[Data entries]

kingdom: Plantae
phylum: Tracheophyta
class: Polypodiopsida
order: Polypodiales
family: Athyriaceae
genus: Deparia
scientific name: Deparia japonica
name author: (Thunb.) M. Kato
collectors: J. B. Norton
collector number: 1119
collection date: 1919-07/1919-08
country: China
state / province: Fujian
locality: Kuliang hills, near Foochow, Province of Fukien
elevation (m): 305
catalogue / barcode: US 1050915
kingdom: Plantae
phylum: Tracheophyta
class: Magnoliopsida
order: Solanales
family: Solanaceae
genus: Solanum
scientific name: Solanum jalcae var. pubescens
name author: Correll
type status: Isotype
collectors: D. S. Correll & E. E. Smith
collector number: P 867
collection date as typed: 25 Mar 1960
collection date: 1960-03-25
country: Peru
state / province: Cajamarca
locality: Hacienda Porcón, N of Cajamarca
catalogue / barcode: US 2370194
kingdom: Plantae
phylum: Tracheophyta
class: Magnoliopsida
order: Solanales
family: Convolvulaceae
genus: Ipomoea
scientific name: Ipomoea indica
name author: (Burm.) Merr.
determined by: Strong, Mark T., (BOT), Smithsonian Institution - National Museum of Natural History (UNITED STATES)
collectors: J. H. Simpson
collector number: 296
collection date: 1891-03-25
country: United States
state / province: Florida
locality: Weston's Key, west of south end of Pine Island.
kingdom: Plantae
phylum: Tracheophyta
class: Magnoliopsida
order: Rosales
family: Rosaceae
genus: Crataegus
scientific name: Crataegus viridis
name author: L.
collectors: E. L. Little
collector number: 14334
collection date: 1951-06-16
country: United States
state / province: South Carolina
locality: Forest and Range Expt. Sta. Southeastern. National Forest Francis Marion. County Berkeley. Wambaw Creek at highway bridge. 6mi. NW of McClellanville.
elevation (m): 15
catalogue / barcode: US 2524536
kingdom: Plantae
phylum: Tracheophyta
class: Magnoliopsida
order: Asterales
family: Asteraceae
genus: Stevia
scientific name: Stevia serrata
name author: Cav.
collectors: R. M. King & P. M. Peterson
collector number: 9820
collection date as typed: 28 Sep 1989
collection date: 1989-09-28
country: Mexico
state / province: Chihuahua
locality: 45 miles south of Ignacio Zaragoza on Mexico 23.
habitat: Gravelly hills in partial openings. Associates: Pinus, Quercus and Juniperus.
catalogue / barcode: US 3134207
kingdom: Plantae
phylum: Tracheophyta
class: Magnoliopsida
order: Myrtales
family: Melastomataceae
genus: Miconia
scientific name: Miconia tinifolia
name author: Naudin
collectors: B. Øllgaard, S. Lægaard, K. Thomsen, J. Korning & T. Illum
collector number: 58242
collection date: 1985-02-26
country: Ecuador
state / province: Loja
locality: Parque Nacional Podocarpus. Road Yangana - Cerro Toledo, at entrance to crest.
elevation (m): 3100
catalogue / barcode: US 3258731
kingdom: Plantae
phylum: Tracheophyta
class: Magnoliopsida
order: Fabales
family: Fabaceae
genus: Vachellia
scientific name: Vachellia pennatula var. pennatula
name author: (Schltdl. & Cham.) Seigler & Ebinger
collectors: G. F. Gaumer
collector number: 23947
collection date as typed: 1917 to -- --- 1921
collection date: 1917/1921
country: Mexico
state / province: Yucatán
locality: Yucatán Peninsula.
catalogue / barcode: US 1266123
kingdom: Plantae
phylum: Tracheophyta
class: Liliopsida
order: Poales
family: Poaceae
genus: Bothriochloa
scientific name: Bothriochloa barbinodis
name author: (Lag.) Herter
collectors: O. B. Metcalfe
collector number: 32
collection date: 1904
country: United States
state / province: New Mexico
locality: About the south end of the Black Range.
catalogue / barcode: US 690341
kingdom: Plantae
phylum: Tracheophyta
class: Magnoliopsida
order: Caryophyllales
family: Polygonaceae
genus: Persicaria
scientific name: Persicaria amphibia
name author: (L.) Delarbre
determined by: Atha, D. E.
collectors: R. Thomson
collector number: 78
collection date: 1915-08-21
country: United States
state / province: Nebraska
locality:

> _Given task_: Put every line of the entries above into a Markdown table with two columns, "Row" and "Line", skipping any blank lines. Number the rows in order.

> _The solution_:
| Row | Line |
|---|---|
| 1 | kingdom: Plantae |
| 2 | phylum: Tracheophyta |
| 3 | class: Polypodiopsida |
| 4 | order: Polypodiales |
| 5 | family: Athyriaceae |
| 6 | genus: Deparia |
| 7 | scientific name: Deparia japonica |
| 8 | name author: (Thunb.) M. Kato |
| 9 | collectors: J. B. Norton |
| 10 | collector number: 1119 |
| 11 | collection date: 1919-07/1919-08 |
| 12 | country: China |
| 13 | state / province: Fujian |
| 14 | locality: Kuliang hills, near Foochow, Province of Fukien |
| 15 | elevation (m): 305 |
| 16 | catalogue / barcode: US 1050915 |
| 17 | kingdom: Plantae |
| 18 | phylum: Tracheophyta |
| 19 | class: Magnoliopsida |
| 20 | order: Solanales |
| 21 | family: Solanaceae |
| 22 | genus: Solanum |
| 23 | scientific name: Solanum jalcae var. pubescens |
| 24 | name author: Correll |
| 25 | type status: Isotype |
| 26 | collectors: D. S. Correll & E. E. Smith |
| 27 | collector number: P 867 |
| 28 | collection date as typed: 25 Mar 1960 |
| 29 | collection date: 1960-03-25 |
| 30 | country: Peru |
| 31 | state / province: Cajamarca |
| 32 | locality: Hacienda Porcón, N of Cajamarca |
| 33 | catalogue / barcode: US 2370194 |
| 34 | kingdom: Plantae |
| 35 | phylum: Tracheophyta |
| 36 | class: Magnoliopsida |
| 37 | order: Solanales |
| 38 | family: Convolvulaceae |
| 39 | genus: Ipomoea |
| 40 | scientific name: Ipomoea indica |
| 41 | name author: (Burm.) Merr. |
| 42 | determined by: Strong, Mark T., (BOT), Smithsonian Institution - National Museum of Natural History (UNITED STATES) |
| 43 | collectors: J. H. Simpson |
| 44 | collector number: 296 |
| 45 | collection date: 1891-03-25 |
| 46 | country: United States |
| 47 | state / province: Florida |
| 48 | locality: Weston's Key, west of south end of Pine Island. |
| 49 | kingdom: Plantae |
| 50 | phylum: Tracheophyta |
| 51 | class: Magnoliopsida |
| 52 | order: Rosales |
| 53 | family: Rosaceae |
| 54 | genus: Crataegus |
| 55 | scientific name: Crataegus viridis |
| 56 | name author: L. |
| 57 | collectors: E. L. Little |
| 58 | collector number: 14334 |
| 59 | collection date: 1951-06-16 |
| 60 | country: United States |
| 61 | state / province: South Carolina |
| 62 | locality: Forest and Range Expt. Sta. Southeastern. National Forest Francis Marion. County Berkeley. Wambaw Creek at highway bridge. 6mi. NW of McClellanville. |
| 63 | elevation (m): 15 |
| 64 | catalogue / barcode: US 2524536 |
| 65 | kingdom: Plantae |
| 66 | phylum: Tracheophyta |
| 67 | class: Magnoliopsida |
| 68 | order: Asterales |
| 69 | family: Asteraceae |
| 70 | genus: Stevia |
| 71 | scientific name: Stevia serrata |
| 72 | name author: Cav. |
| 73 | collectors: R. M. King & P. M. Peterson |
| 74 | collector number: 9820 |
| 75 | collection date as typed: 28 Sep 1989 |
| 76 | collection date: 1989-09-28 |
| 77 | country: Mexico |
| 78 | state / province: Chihuahua |
| 79 | locality: 45 miles south of Ignacio Zaragoza on Mexico 23. |
| 80 | habitat: Gravelly hills in partial openings. Associates: Pinus, Quercus and Juniperus. |
| 81 | catalogue / barcode: US 3134207 |
| 82 | kingdom: Plantae |
| 83 | phylum: Tracheophyta |
| 84 | class: Magnoliopsida |
| 85 | order: Myrtales |
| 86 | family: Melastomataceae |
| 87 | genus: Miconia |
| 88 | scientific name: Miconia tinifolia |
| 89 | name author: Naudin |
| 90 | collectors: B. Øllgaard, S. Lægaard, K. Thomsen, J. Korning & T. Illum |
| 91 | collector number: 58242 |
| 92 | collection date: 1985-02-26 |
| 93 | country: Ecuador |
| 94 | state / province: Loja |
| 95 | locality: Parque Nacional Podocarpus. Road Yangana - Cerro Toledo, at entrance to crest. |
| 96 | elevation (m): 3100 |
| 97 | catalogue / barcode: US 3258731 |
| 98 | kingdom: Plantae |
| 99 | phylum: Tracheophyta |
| 100 | class: Magnoliopsida |
| 101 | order: Fabales |
| 102 | family: Fabaceae |
| 103 | genus: Vachellia |
| 104 | scientific name: Vachellia pennatula var. pennatula |
| 105 | name author: (Schltdl. & Cham.) Seigler & Ebinger |
| 106 | collectors: G. F. Gaumer |
| 107 | collector number: 23947 |
| 108 | collection date as typed: 1917 to -- --- 1921 |
| 109 | collection date: 1917/1921 |
| 110 | country: Mexico |
| 111 | state / province: Yucatán |
| 112 | locality: Yucatán Peninsula. |
| 113 | catalogue / barcode: US 1266123 |
| 114 | kingdom: Plantae |
| 115 | phylum: Tracheophyta |
| 116 | class: Liliopsida |
| 117 | order: Poales |
| 118 | family: Poaceae |
| 119 | genus: Bothriochloa |
| 120 | scientific name: Bothriochloa barbinodis |
| 121 | name author: (Lag.) Herter |
| 122 | collectors: O. B. Metcalfe |
| 123 | collector number: 32 |
| 124 | collection date: 1904 |
| 125 | country: United States |
| 126 | state / province: New Mexico |
| 127 | locality: About the south end of the Black Range. |
| 128 | catalogue / barcode: US 690341 |
| 129 | kingdom: Plantae |
| 130 | phylum: Tracheophyta |
| 131 | class: Magnoliopsida |
| 132 | order: Caryophyllales |
| 133 | family: Polygonaceae |
| 134 | genus: Persicaria |
| 135 | scientific name: Persicaria amphibia |
| 136 | name author: (L.) Delarbre |
| 137 | determined by: Atha, D. E. |
| 138 | collectors: R. Thomson |
| 139 | collector number: 78 |
| 140 | collection date: 1915-08-21 |
| 141 | country: United States |
| 142 | state / province: Nebraska |
| 143 | locality: |